Tokoh yang kita singgung kali ini Elon Musk, yang salah satu gagasannya tentang transportasi massal futuristik—disebut Hyperloop—pernah kita singgung dalam forum ini beberapa waktu lalu. Kita kembali ke Musk, entrepreneur dan visioner kelahiran Pretoria, Afrika Selatan, tahun 1971 dan kini warga negara AS, karena visinya terkait dengan masa depan manusia, dan ini terkait dengan aktivitas eksplorasi ruang angkasa. Kita tidak lupa akan perusahaannya yang lain—Tesla Motors—yang melahirkan Model S, mobil bertenaga listrik pertamanya yang fenomenal.

Perusahaan miliknya yang didirikan tahun 2002, Space X, tahun 2008 sudah mendapatkan kontrak dari NASA untuk mengangkut pasokan logistik ke Stasiun Ruang Angkasa Internasional. Pada 6 Februari lalu, roket rancangan terbaru Space X meluncur ke angkasa dengan sukses. Roket berkemampuan raksasa ini ia beri nama Falcon Heavy karena kemampuannya mengangkut muatan seberat 64 ton—bobot yang lebih berat dibandingkan pesawat jet 737 yang dimuati penumpang, awak, bagasi, dan bahan bakar (space.com). Roket lain yang bisa mengalahkan daya dorongnya adalah roket Bulan Saturnus V yang terakhir diluncurkan tahun 1973.

Roket Falcon Heavy memang dirancang untuk mengangkut manusia ke ruang angkasa dan menghidupkan kembali kemungkinan misi ke Bulan atau planet Mars. Ya, riwayat dan impian besar seperti inilah yang di satu sisi amat mengagumkan, tetapi di sisi lain membuat kita mengelus dada.

Kita hormat dan mengapresiasi semua yang sejauh ini dilakukan pemerintah (demi pemerintah) yang mengelola negara kita. Namun, alih-alih membuat lompatan katak, acap kali kita merasa kita tak pergi ke mana-mana. Lebih memprihatinkan lagi, pada beberapa hal kita malah berjalan mundur.

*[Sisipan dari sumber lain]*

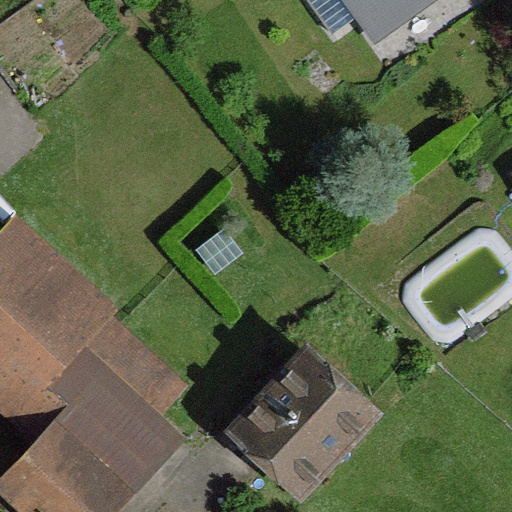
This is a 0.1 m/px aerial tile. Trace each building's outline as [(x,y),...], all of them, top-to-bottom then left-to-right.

Jika kita melihat rentetan kejadian akhir-akhir ini, khususnya terkait dengan persekusi dan aktivitas kekerasan seperti yang terakhir di Yogyakarta, Minggu (11/2), cukup alasan untuk mengatakan kita tidak maju-maju. Sekian waktu dan banyak tenaga serta pikiran habis kita curahkan untuk mengurus kejadian yang membuat pikiran kita terbelenggu.

Sampai kapan terorisme, kekerasan berlatar belakang primordialisme, dan juga perpolitikan, akan membuat kita tak punya energi untuk menyelesaikan persoalan bangsa. Boro-boro berpikiran ke ruang angkasa menuju Bulan atau Mars, mengurus kebutuhan pokok dan melahirkan rasa aman bagi masyarakat saja kita masih tertatih-tatih.